» **To-do item**: Reproduce the entries word for word but drop every picture.

Dataset records:
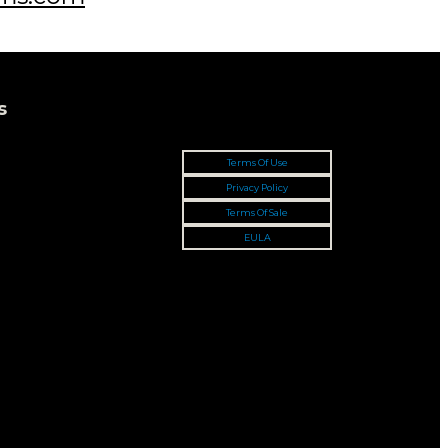
s
Terms Of Use
Privacy Policy
Terms Of Sale
EULA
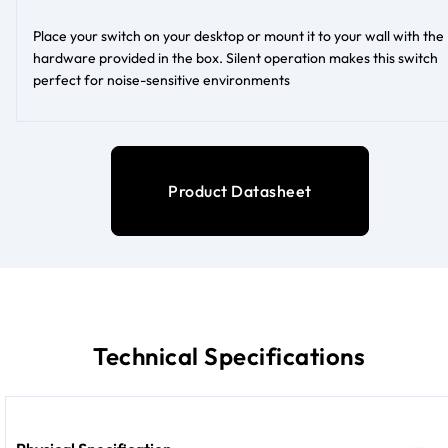
Place your switch on your desktop or mount it to your wall with the
hardware provided in the box. Silent operation makes this switch
perfect for noise-sensitive environments
Product Datasheet
Technical Specifications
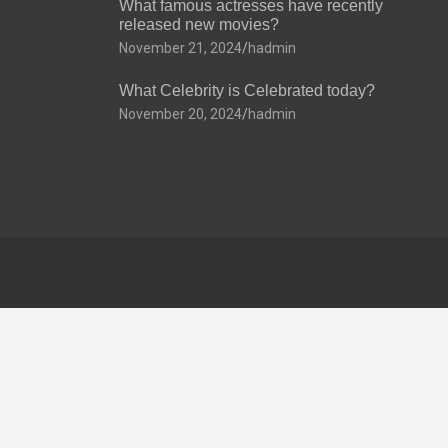
What famous actresses have recently
released new movies?
November 21, 2024
hadmin
What Celebrity is Celebrated today?
November 20, 2024
hadmin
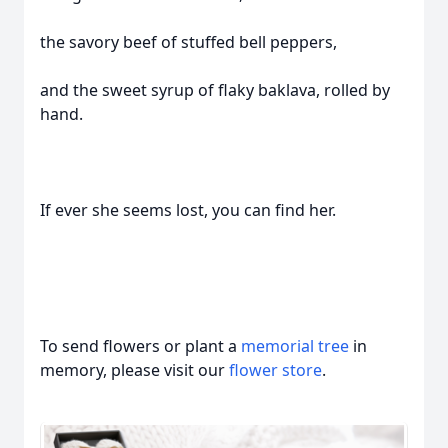
the savory beef of stuffed bell peppers,
and the sweet syrup of flaky baklava, rolled by
hand.
If ever she seems lost, you can find her.
To send flowers or plant a
memorial tree
in
memory, please visit our
flower store
.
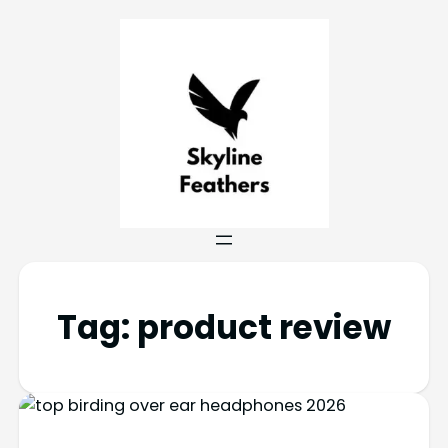
Tag:
product review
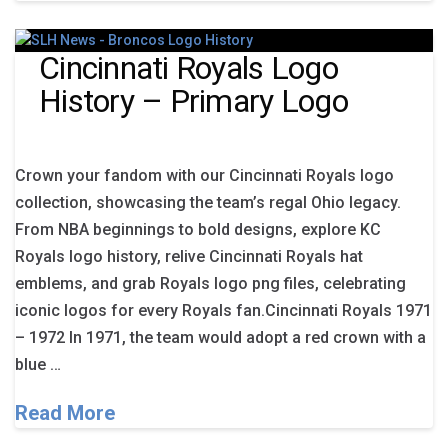
Cincinnati Royals Logo
History – Primary Logo
Crown your fandom with our Cincinnati Royals logo
collection, showcasing the team’s regal Ohio legacy.
From NBA beginnings to bold designs, explore KC
Royals logo history, relive Cincinnati Royals hat
emblems, and grab Royals logo png files, celebrating
iconic logos for every Royals fan.Cincinnati Royals 1971
– 1972 In 1971, the team would adopt a red crown with a
blue …
Read More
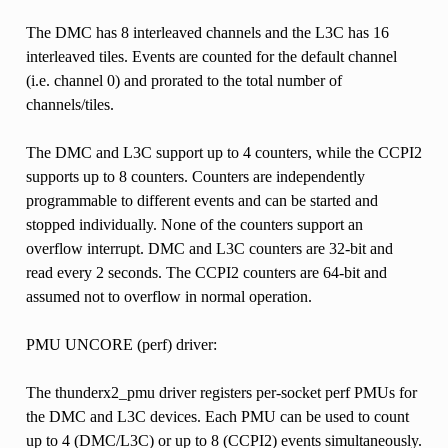
The DMC has 8 interleaved channels and the L3C has 16
interleaved tiles. Events are counted for the default channel
(i.e. channel 0) and prorated to the total number of
channels/tiles.
The DMC and L3C support up to 4 counters, while the CCPI2
supports up to 8 counters. Counters are independently
programmable to different events and can be started and
stopped individually. None of the counters support an
overflow interrupt. DMC and L3C counters are 32-bit and
read every 2 seconds. The CCPI2 counters are 64-bit and
assumed not to overflow in normal operation.
PMU UNCORE (perf) driver:
The thunderx2_pmu driver registers per-socket perf PMUs for
the DMC and L3C devices. Each PMU can be used to count
up to 4 (DMC/L3C) or up to 8 (CCPI2) events simultaneously.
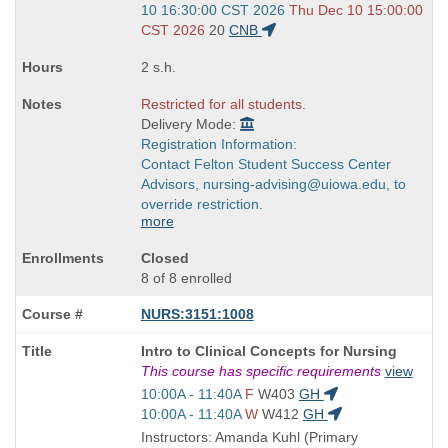
and
10 16:30:00 CST 2026
Thu Dec 10 15:00:00
end
CST 2026
20
CNB
times:
2 s.h.
Restricted for all students.
Delivery Mode:
Registration Information:
Contact Felton Student Success Center
Advisors, nursing-advising@uiowa.edu, to
override restriction.
more
Closed
8 of 8 enrolled
NURS:3151:1008
Course
Intro to Clinical Concepts for Nursing
Title
This course has specific requirements
view
is
Start
10:00A - 11:40A
F
W403
GH
and
Start
10:00A - 11:40A
W
W412
GH
end
and
Instructors: Amanda Kuhl (Primary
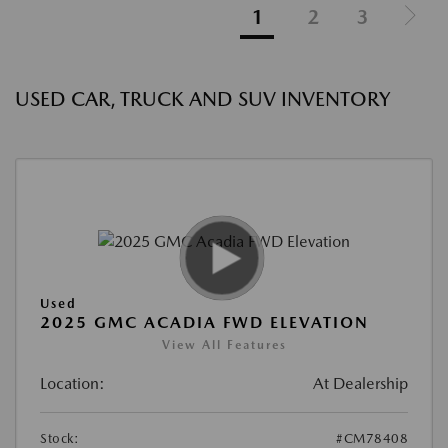
1
2
3
USED CAR, TRUCK AND SUV INVENTORY
Used
2025 GMC ACADIA FWD ELEVATION
View All Features
Location:
At Dealership
Stock:
#CM78408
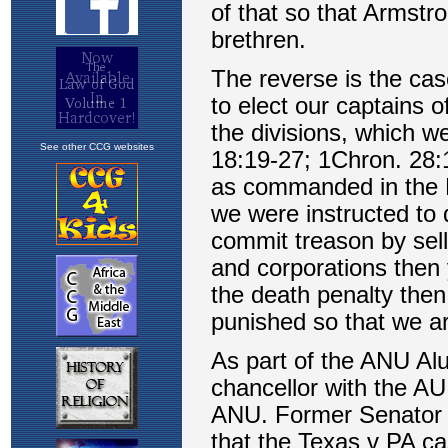
See other CCG websites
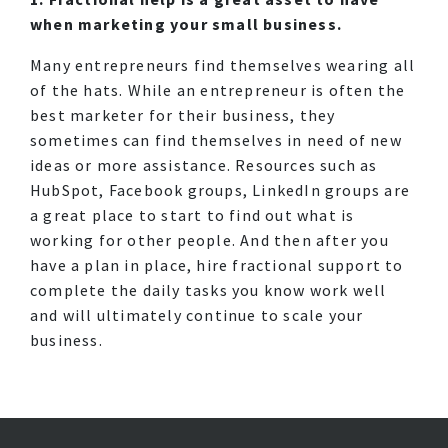
when marketing your small business.
Many entrepreneurs find themselves wearing all
of the hats. While an entrepreneur is often the
best marketer for their business, they
sometimes can find themselves in need of new
ideas or more assistance. Resources such as
HubSpot, Facebook groups, LinkedIn groups are
a great place to start to find out what is
working for other people. And then after you
have a plan in place, hire fractional support to
complete the daily tasks you know work well
and will ultimately continue to scale your
business.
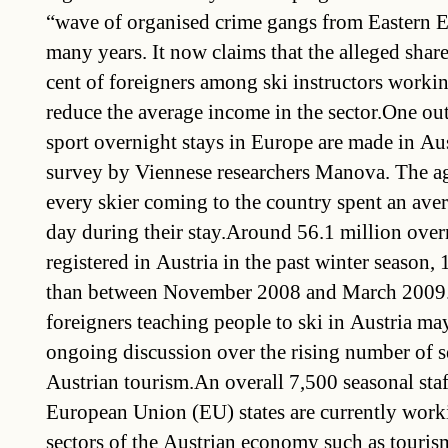
“wave of organised crime gangs from Eastern E
many years. It now claims that the alleged shar
cent of foreigners among ski instructors worki
reduce the average income in the sector.One out
sport overnight stays in Europe are made in Aus
survey by Viennese researchers Manova. The ag
every skier coming to the country spent an ave
day during their stay.Around 56.1 million over
registered in Austria in the past winter season, 
than between November 2008 and March 2009.
foreigners teaching people to ski in Austria ma
ongoing discussion over the rising number of s
Austrian tourism.An overall 7,500 seasonal sta
European Union (EU) states are currently work
sectors of the Austrian economy such as tourism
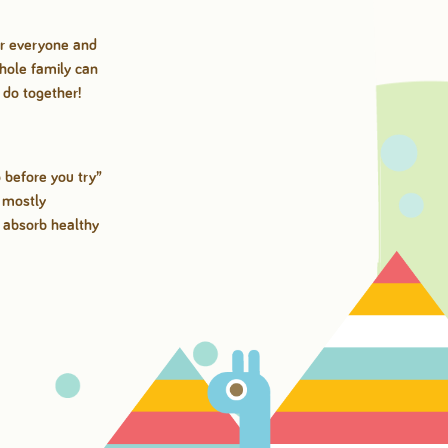
for everyone and
whole family can
o do together!
 before you try”
, mostly
m absorb healthy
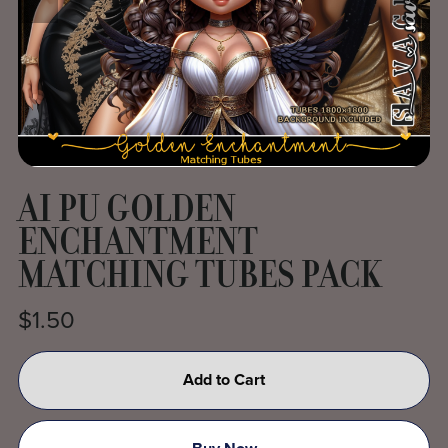
AI PU GOLDEN
ENCHANTMENT
MATCHING TUBES PACK
$1.50
Add to Cart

» **Task solution**:
s
Terms Of Use
Privacy Policy
Terms Of Sale
EULA
Place your switch on your desktop or mount it to your wall with the
hardware provided in the box. Silent operation makes this switch
perfect for noise-sensitive environments
Product Datasheet
Technical Specifications
What famous actresses have recently
released new movies?
November 21, 2024
hadmin
What Celebrity is Celebrated today?
November 20, 2024
hadmin
the savory beef of stuffed bell peppers,
and the sweet syrup of flaky baklava, rolled by
hand.
If ever she seems lost, you can find her.
To send flowers or plant a
memorial tree
in
memory, please visit our
flower store
.
Tag:
product review
Cincinnati Royals Logo
History – Primary Logo
Crown your fandom with our Cincinnati Royals logo
collection, showcasing the team’s regal Ohio legacy.
From NBA beginnings to bold designs, explore KC
Royals logo history, relive Cincinnati Royals hat
emblems, and grab Royals logo png files, celebrating
iconic logos for every Royals fan.Cincinnati Royals 1971
– 1972 In 1971, the team would adopt a red crown with a
blue …
Read More
The DMC has 8 interleaved channels and the L3C has 16
interleaved tiles. Events are counted for the default channel
(i.e. channel 0) and prorated to the total number of
channels/tiles.
The DMC and L3C support up to 4 counters, while the CCPI2
supports up to 8 counters. Counters are independently
programmable to different events and can be started and
stopped individually. None of the counters support an
overflow interrupt. DMC and L3C counters are 32-bit and
read every 2 seconds. The CCPI2 counters are 64-bit and
assumed not to overflow in normal operation.
PMU UNCORE (perf) driver:
The thunderx2_pmu driver registers per-socket perf PMUs for
the DMC and L3C devices. Each PMU can be used to count
up to 4 (DMC/L3C) or up to 8 (CCPI2) events simultaneously.
and
10 16:30:00 CST 2026
Thu Dec 10 15:00:00
end
CST 2026
20
CNB
times:
2 s.h.
Restricted for all students.
Delivery Mode:
Registration Information:
Contact Felton Student Success Center
Advisors, nursing-advising@uiowa.edu, to
override restriction.
more
Closed
8 of 8 enrolled
NURS:3151:1008
Course
Intro to Clinical Concepts for Nursing
Title
This course has specific requirements
view
is
Start
10:00A - 11:40A
F
W403
GH
and
Start
10:00A - 11:40A
W
W412
GH
end
and
Instructors: Amanda Kuhl (Primary
1
2
3
USED CAR, TRUCK AND SUV INVENTORY
Used
2025 GMC ACADIA FWD ELEVATION
View All Features
Location:
At Dealership
Stock:
#CM78408
See other CCG websites
when marketing your small business.
Many entrepreneurs find themselves wearing all
of the hats. While an entrepreneur is often the
best marketer for their business, they
sometimes can find themselves in need of new
ideas or more assistance. Resources such as
HubSpot, Facebook groups, LinkedIn groups are
a great place to start to find out what is
working for other people. And then after you
have a plan in place, hire fractional support to
complete the daily tasks you know work well
and will ultimately continue to scale your
business.
“wave of organised crime gangs from Eastern E
many years. It now claims that the alleged shar
cent of foreigners among ski instructors worki
reduce the average income in the sector.One out
sport overnight stays in Europe are made in Aus
survey by Viennese researchers Manova. The ag
every skier coming to the country spent an ave
day during their stay.Around 56.1 million over
registered in Austria in the past winter season, 
than between November 2008 and March 2009.
foreigners teaching people to ski in Austria ma
ongoing discussion over the rising number of s
Austrian tourism.An overall 7,500 seasonal sta
European Union (EU) states are currently work
sectors of the Austrian economy such as tourism
for everyone and
whole family can
o do together!
 before you try”
, mostly
m absorb healthy
AI PU GOLDEN
ENCHANTMENT
MATCHING TUBES PACK
$1.50
Add to Cart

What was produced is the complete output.